Q: I just read your column about the effects of coffee on moving one’s bowels. It may not be the caffeine doing the work.
My grandmother did not drink coffee, but every morning first thing she drank a cup of hot water “for her bowels,” she said. I think hot water would have the same effect whether it had caffeine in it or not.
A: The researchers we mentioned who tested the effects of coffee on rats’ digestive function found that decaf worked like regular coffee to enhance the power of intestinal contractions, demonstrating that caffeine is not the primary actor.
Scientists have used hot water as a control in a study of postoperative recovery of bowel function (European Journal of Obstetrics, Gynecology and Reproductive Biology, January 2018).
Among women who had undergone cesarean section deliveries, those who drank coffee were quicker to pass gas. Surgeons pay a lot of attention to flatulence because it demonstrates that the digestive tract is returning to normal.
A meta-analysis involving six clinical trials with 600 patients concluded: “Postoperative coffee consumption is effective and safe for enhancing the recovery of gastrointestinal function after abdominal surgery” (Scientific Reports, Nov. 26, 2018).
Many other readers share the conviction that hot beverages of any sort can benefit bowel function. One would need to experiment between hot and cold coffee to see if temperature is a key factor. At least one reader claims, “I find that quickly drinking a large glass of ice-cold water gets things moving.”
Q: My husband (age 70) was just diagnosed with a vitamin B12 deficiency. Why is a B12 test not a part of regular blood work after a certain age? The symptoms mimic dementia and myriad other illnesses, including depression and anxiety. He’s gradually getting better after a month on vitamin B12 supplements.
A: You are correct that vitamin B12 deficiency is common among elderly people (Journal of Nutrition, Health & Aging, February 2015). A Canadian study found that older men who get more vitamin B12 from their diets are less likely to be depressed (European Journal of Clinical Nutrition, March 2016).
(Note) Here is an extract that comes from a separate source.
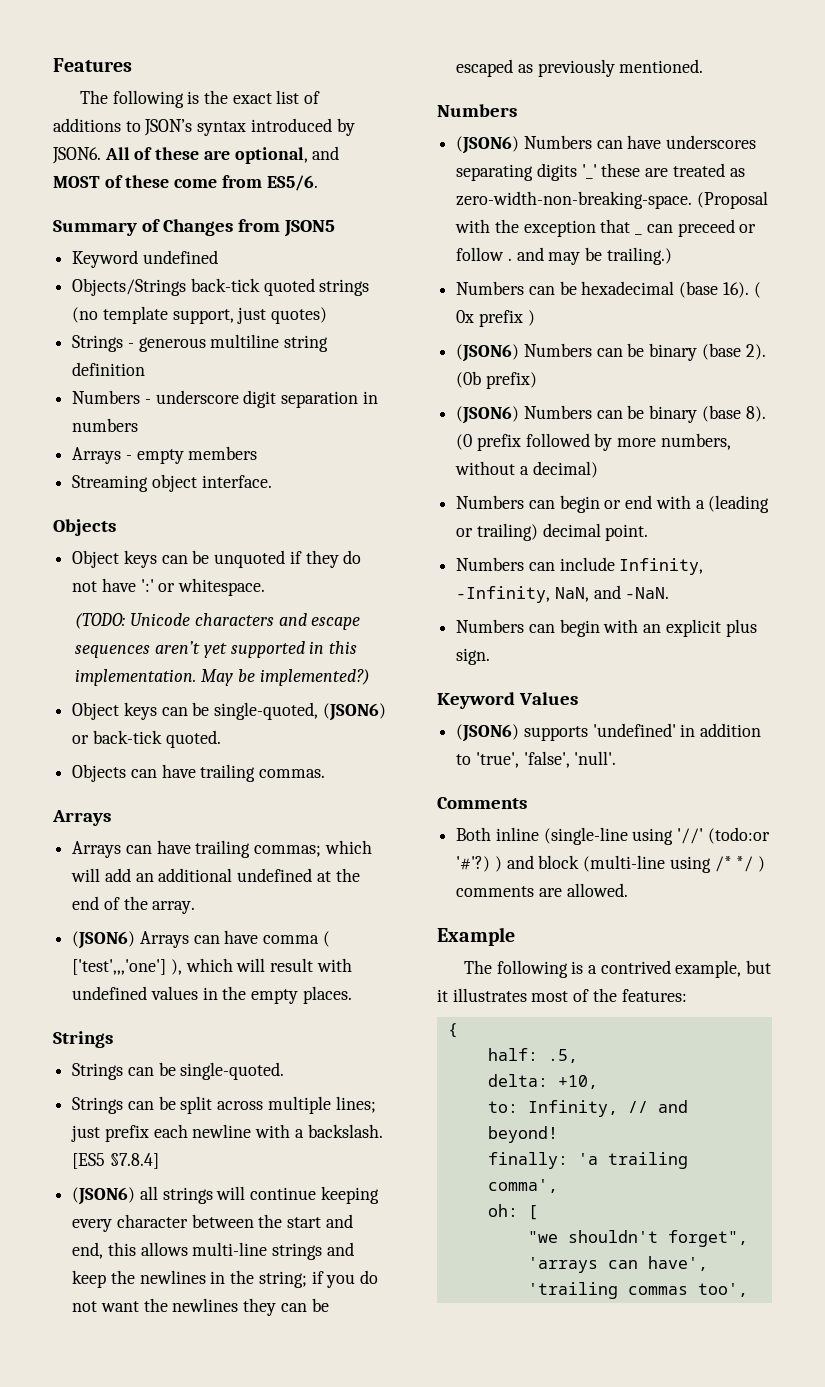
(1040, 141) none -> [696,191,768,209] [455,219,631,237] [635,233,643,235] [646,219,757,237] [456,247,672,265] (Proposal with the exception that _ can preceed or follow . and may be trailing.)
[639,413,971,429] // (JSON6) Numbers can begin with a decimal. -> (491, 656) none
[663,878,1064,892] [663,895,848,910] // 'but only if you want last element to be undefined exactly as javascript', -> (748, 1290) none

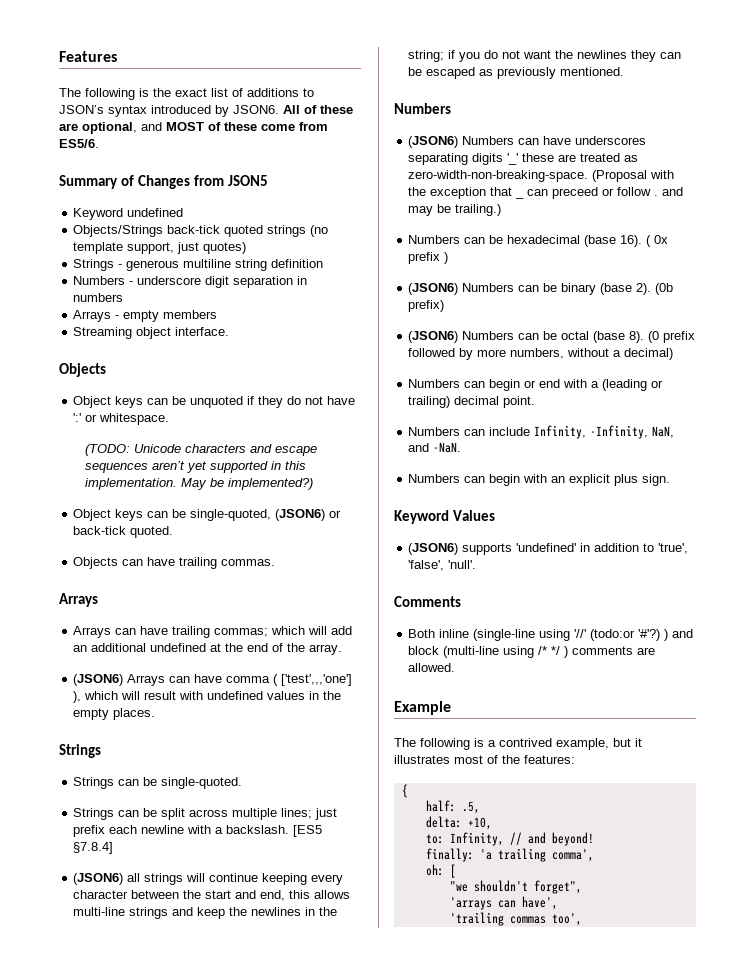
[649,405,698,423] binary -> [561,331,590,340] octal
Testing for vitamin B12 is not a simple blood test, though. The diagnosis may require a test for methylmalonic acid (MMA) as well as serum B12 (cobalamin). Doctors should consider such testing for people with symptoms of cognitive decline.
According to Dr. Tieraona Low Dog, people over 60 are at particular risk of vitamin B12 deficiency. She notes that the diabetes drug metformin and acid-suppressing drugs increase that risk.
To learn more about how B vitamin deficiencies can lead to depression, weakness and other problems, you may wish to consult her book “Fortify Your Life: Your Guide to Vitamins, Minerals, and More.” It is available at PeoplesPharmacy.com.
Q: I found that low-sodium soy sauce does not work for burns, but regular soy sauce does.
A: Many dermatologists would be aghast at the idea of putting soy sauce on a kitchen burn. There is no science to support this home remedy. First aid for most burns is cold tap water!
That said, we have heard from hundreds of readers that soy sauce can be helpful in easing the pain and reducing the redness. Some, like you, have found that low-sodium soy sauce is ineffective.